Set problem A:
In the panel description below, which three global transformations are named as currently unfolding?
Set problem B:
Write out the passage of the panel description below that begins at the words "panel's content" and ends after the words "Atlanta, GA, USA.", keeping it word for word.

Text block:
Skip to content

panel's content

Panel 34. New geographies of global transition: Climate, energy, and technology in the urban Global South


  • Jan Nijman, Department of Human Geography, Planning & International Development, and Centre for Urban Studies, University of Amsterdam ( Urban Studies Institute, Andrew Young School of Policy Studies, Georgia State University, Atlanta, GA, USA.
  • Gregory F. Randolph, School of City and Regional Planning, College of Design, Georgia Institute of Technology, Atlanta, GA, USA ( Just Jobs Network, New Delhi, India


Multiple global transformations are currently unfolding across disparate geographies: technological acceleration, energy transition, and climate change. The impact of these transformations constitutes a major research agenda on its own, but they also have the potential to radically reshape global human geographies, particularly in the Global South. Some of these changes have been underway for some decades, and some are likely to accelerate in times ahead. For example, climate change is thought to spur rural-urban migration (Barrios et al, 2006; Selod & Shilpi, 2021); the rapidly increasing demand for green commodities is likely to redirect economic fortunes across regions of the Global South (Dall-Orsoletta et al, 2022; Sovacool, 2019); and technological innovation is changing divisions of labor with possibly major repercussions for urban economies and disparities (Krenz et al, 2021; Nijman & Wei 2021; Randolph, 2023).

Dataset extract:
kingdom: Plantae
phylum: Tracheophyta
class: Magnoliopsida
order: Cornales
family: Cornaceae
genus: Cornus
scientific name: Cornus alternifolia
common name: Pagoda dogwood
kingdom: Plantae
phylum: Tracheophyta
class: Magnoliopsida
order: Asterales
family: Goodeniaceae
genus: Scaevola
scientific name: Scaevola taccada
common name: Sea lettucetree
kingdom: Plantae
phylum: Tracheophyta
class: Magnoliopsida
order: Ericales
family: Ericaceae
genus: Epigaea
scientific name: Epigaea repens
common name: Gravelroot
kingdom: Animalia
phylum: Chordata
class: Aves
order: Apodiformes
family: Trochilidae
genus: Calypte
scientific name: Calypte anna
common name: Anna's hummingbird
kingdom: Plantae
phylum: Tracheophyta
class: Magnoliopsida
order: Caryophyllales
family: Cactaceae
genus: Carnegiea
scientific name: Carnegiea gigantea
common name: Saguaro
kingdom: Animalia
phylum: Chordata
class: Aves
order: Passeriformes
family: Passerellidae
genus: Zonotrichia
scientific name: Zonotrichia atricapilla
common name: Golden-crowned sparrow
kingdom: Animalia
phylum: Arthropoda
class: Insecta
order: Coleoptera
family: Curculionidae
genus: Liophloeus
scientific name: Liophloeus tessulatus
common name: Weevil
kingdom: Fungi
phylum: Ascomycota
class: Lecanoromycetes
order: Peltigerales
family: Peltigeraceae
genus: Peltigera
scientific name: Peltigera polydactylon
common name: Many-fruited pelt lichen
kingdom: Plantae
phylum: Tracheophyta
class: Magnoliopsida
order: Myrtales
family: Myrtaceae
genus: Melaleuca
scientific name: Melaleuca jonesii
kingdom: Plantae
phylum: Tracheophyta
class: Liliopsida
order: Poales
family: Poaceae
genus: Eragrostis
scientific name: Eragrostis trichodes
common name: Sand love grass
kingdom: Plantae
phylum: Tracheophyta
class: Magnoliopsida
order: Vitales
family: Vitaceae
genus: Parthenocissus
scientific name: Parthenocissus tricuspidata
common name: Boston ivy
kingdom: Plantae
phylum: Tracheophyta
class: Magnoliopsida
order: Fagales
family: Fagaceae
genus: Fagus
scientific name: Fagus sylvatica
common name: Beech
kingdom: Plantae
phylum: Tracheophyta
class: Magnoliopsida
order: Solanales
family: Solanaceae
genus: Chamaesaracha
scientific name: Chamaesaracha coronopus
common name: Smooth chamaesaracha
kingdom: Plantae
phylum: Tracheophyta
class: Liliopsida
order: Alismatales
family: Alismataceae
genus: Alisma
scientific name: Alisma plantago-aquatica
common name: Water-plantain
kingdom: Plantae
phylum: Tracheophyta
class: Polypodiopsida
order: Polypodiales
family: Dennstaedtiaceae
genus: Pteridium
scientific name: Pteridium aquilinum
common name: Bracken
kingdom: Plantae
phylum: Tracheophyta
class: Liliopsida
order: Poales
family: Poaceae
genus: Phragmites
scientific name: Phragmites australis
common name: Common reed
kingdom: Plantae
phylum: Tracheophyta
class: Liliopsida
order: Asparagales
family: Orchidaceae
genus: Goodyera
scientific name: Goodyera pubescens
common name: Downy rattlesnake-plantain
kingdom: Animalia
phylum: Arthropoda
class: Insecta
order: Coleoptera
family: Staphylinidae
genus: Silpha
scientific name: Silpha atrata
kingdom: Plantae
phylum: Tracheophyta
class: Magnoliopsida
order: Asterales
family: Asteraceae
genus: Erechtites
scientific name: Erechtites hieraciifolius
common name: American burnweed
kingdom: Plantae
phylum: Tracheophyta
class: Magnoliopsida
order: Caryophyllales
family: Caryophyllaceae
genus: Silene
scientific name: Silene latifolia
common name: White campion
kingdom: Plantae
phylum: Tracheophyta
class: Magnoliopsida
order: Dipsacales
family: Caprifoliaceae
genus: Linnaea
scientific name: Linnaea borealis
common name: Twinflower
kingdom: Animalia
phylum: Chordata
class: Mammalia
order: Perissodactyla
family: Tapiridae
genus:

Task response A:
Technological acceleration, energy transition, and climate change.

Task response B:
panel's content

Panel 34. New geographies of global transition: Climate, energy, and technology in the urban Global South


  • Jan Nijman, Department of Human Geography, Planning & International Development, and Centre for Urban Studies, University of Amsterdam ( Urban Studies Institute, Andrew Young School of Policy Studies, Georgia State University, Atlanta, GA, USA.